De nouveaux documents confidentiels issus de la banque togolaise Ecobank obtenus par Le SoirDe Standaard et  Mediapart montrent que les contrats de plusieurs millions de dollars avec l’Etat congolais se sont poursuivis malgré le départ du président Kabila. Le gouvernement Tshisekedi a également acquis des véhicules de transport à la société du Belge. Les Volvo B270F – des bus rudimentaires de 12,6 mètres de long et de trois mètres de haut – ont été achetés pour 72,8 millions de dollars (65,9 millions d’euros au taux actuel). Soit 165.000 dollars l’unité, frais de livraison et service après-vente inclus.

Volvo enquête

Les documents que nous avons pu consulter ne permettent pas de savoir à quel prix SMT Africa a acquis ces bus destinés à l’Etat congolais. Ce tarif était-il conforme aux prix de marché ? Et pourquoi Philippe de Moerloose a-t-il été de nouveau choisi malgré les tarifs énormes qu’il pratiquait par le passé ? L’homme d’affaires a refusé de répondre de manière substantielle à nos questions (lire ci-dessous). Le porte-parole du gouvernement Tshisekedi n’a pas répondu à nos sollicitations. Mais le Groupe Volvo a tenu à réagir, indiquant qu’il était « au courant des allégations mentionnées » dans nos questions. Le Groupe Volvo « a pris les mesures appropriées pour enquêter. Nous prenons la conformité très au sérieux et suivons une politique anticorruption stricte.

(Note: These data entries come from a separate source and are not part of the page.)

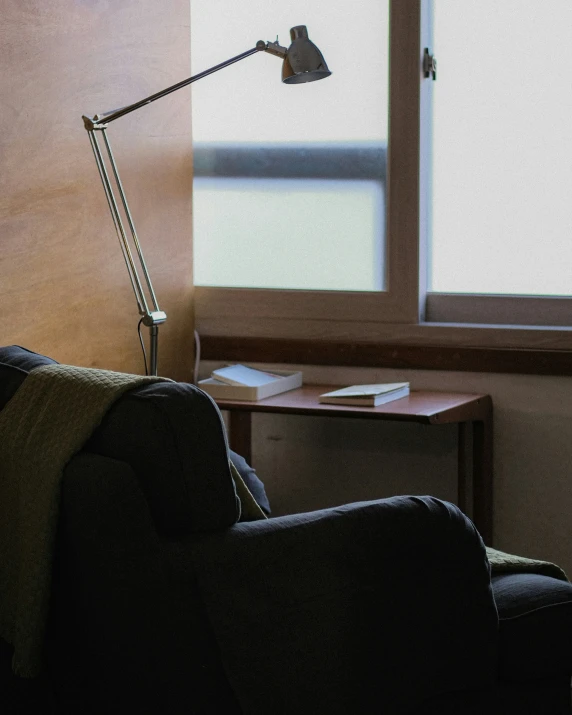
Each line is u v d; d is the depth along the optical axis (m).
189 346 3.43
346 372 3.33
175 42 3.25
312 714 1.71
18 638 1.66
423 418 2.71
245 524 1.69
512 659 1.92
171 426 1.61
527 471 3.14
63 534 1.64
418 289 3.25
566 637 1.93
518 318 3.23
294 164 3.38
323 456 3.37
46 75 2.64
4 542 1.80
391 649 1.78
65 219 2.75
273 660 1.67
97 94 2.86
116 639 1.59
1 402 1.96
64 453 1.65
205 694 1.65
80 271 2.82
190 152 3.38
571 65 3.11
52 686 1.84
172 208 3.29
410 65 3.17
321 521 1.72
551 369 3.08
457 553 1.83
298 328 3.37
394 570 1.78
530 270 3.22
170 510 1.64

Dans le cadre de notre modèle commercial, nous vendons à nos revendeurs agréés qui vendent ensuite aux clients finaux, ce qui signifie que nous avons une visibilité limitée en ce qui concerne les prix des clients finaux. Cela dit, nous travaillons en permanence avec tous nos concessionnaires pour communiquer les attentes du groupe Volvo et pour soutenir leur travail dans l’amélioration de leurs programmes de conformité », conclut la marque suédoise.

Dans une réponse antérieure à nos révélations, Philippe de Moerloose avait nié toutes les allégations de corruption ou de marges bénéficiaires inhabituelles. L’année dernière, des enquêteurs de l’Office central pour la répression de la corruption (OCRC) ont perquisitionné six adresses liées à M. de Moerloose dans le cadre d’un dossier du parquet fédéral pour « corruption d’agents publics étrangers ».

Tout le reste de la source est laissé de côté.